I once respected Ken Fisher.  I thought he had some interesting things to say about arbitrage pricing when he spoke at the San Francisco Money Show in 2002.  I lost all respect for him when he spoke there again in 2006 after he claimed that American's home equity was a good substitute for savings in the bank. 

Ken Fisher has now given me a reason to never consider respecting his opinion again with his call for massive increases in Americans' debt:

The U.S. has too little debt, not too much, Fisher says.  The U.S.'s return on assets is high and interest rates are low, so our borrowing capacity is much higher than our current debt levels.
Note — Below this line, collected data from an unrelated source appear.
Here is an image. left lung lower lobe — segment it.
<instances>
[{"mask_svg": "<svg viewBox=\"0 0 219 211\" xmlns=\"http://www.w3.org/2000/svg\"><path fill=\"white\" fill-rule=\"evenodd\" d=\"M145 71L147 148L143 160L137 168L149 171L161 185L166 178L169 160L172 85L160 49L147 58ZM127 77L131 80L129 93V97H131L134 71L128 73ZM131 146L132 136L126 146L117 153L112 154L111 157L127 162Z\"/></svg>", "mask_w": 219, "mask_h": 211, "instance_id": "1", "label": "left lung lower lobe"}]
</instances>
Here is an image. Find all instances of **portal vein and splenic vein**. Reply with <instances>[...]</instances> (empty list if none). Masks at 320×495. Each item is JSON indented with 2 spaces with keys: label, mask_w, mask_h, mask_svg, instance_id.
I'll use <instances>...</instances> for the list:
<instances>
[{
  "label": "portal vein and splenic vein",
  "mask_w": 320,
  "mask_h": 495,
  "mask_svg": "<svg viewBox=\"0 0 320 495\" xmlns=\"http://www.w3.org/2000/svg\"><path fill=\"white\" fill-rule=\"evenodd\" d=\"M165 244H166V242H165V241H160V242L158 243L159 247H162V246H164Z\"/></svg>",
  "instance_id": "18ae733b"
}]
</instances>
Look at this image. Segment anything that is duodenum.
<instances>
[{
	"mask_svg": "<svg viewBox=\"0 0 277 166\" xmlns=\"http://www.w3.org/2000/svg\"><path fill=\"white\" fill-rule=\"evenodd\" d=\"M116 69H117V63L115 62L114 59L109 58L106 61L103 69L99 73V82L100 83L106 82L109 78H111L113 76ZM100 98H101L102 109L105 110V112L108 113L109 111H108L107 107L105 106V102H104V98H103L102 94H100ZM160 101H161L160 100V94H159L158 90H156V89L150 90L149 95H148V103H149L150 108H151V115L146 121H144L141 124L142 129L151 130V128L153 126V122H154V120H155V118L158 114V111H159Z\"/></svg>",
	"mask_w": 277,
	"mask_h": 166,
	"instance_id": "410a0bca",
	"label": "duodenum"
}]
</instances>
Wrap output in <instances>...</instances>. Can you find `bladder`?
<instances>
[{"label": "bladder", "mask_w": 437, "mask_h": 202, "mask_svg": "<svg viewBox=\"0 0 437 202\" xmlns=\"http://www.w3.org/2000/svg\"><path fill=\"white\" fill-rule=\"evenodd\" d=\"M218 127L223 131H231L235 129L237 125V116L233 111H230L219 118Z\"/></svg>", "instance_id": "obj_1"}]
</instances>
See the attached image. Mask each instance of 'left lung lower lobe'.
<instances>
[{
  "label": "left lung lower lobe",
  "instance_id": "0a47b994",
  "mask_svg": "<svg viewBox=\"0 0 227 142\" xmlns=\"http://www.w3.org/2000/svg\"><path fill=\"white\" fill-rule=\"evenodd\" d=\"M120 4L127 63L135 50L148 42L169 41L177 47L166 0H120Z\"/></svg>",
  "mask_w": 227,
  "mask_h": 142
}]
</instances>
Also, Fisher says, you have to look at the U.S. in the context of the world, because the U.S. is only 25% of world GDP.  The world is way under-leveraged, so one country's particular debt-to-GDP ratio doesn't matter.

Some financial icons manage to outlive their reputations for brilliance.  Warren Buffett and Alan Greenspan come to mind.  Now it's Ken Fisher's turn to be ignored.  Apparently he hasn't watched I.O.U.S.A. or visited Perot Charts.  Maybe he's still stuck in the 1980s when his acumen as a portfolio manager and analyst was at its peak. 

Folks, please don't listen to Ken Fisher if you want to survive the next few years of malaise.  Just stay out of debt for the foreseeable future.  That's my own plan.